[Source data]
+ + + + + + +
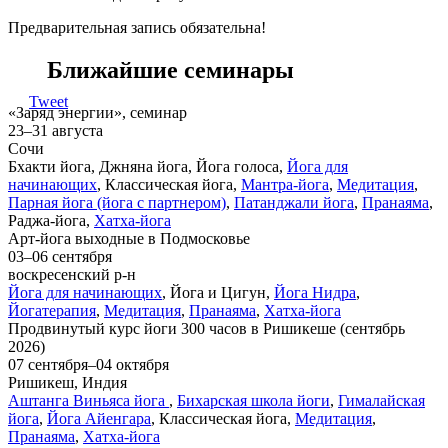
Предварительная запись обязательна!
Ближайшие семинары
Tweet
«Заряд энергии», семинар
23–31 августа
Сочи
Бхакти йога, Джняна йога, Йога голоса,
Йога для
начинающих
, Классическая йога,
Мантра-йога
,
Медитация
,
Парная йога (йога с партнером)
,
Патанджали йога
,
Пранаяма
,
Раджа-йога,
Хатха-йога
Арт-йога выходные в Подмосковье
03–06 сентября
воскресенский р-н
Йога для начинающих
, Йога и Цигун,
Йога Нидра
,
Йогатерапия
,
Медитация
,
Пранаяма
,
Хатха-йога
Продвинутый курс йоги 300 часов в Ришикеше (сентябрь
2026)
07 сентября–04 октября
Ришикеш, Индия
Аштанга Виньяса йога
,
Бихарская школа йоги
,
Гималайская
йога
,
Йога Айенгара
, Классическая йога,
Медитация
,
Пранаяма
,
Хатха-йога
+ + + + + + +
PROBLEM DESCRIPTION —
Reproduce the entries word for word, from the start through the line containing "Аштанга Виньяса йога", including that line. Leave the pictures out of your answer.

RESULT OF THIS EXERCISE —
Предварительная запись обязательна!
Ближайшие семинары
Tweet
«Заряд энергии», семинар
23–31 августа
Сочи
Бхакти йога, Джняна йога, Йога голоса,
Йога для
начинающих
, Классическая йога,
Мантра-йога
,
Медитация
,
Парная йога (йога с партнером)
,
Патанджали йога
,
Пранаяма
,
Раджа-йога,
Хатха-йога
Арт-йога выходные в Подмосковье
03–06 сентября
воскресенский р-н
Йога для начинающих
, Йога и Цигун,
Йога Нидра
,
Йогатерапия
,
Медитация
,
Пранаяма
,
Хатха-йога
Продвинутый курс йоги 300 часов в Ришикеше (сентябрь
2026)
07 сентября–04 октября
Ришикеш, Индия
Аштанга Виньяса йога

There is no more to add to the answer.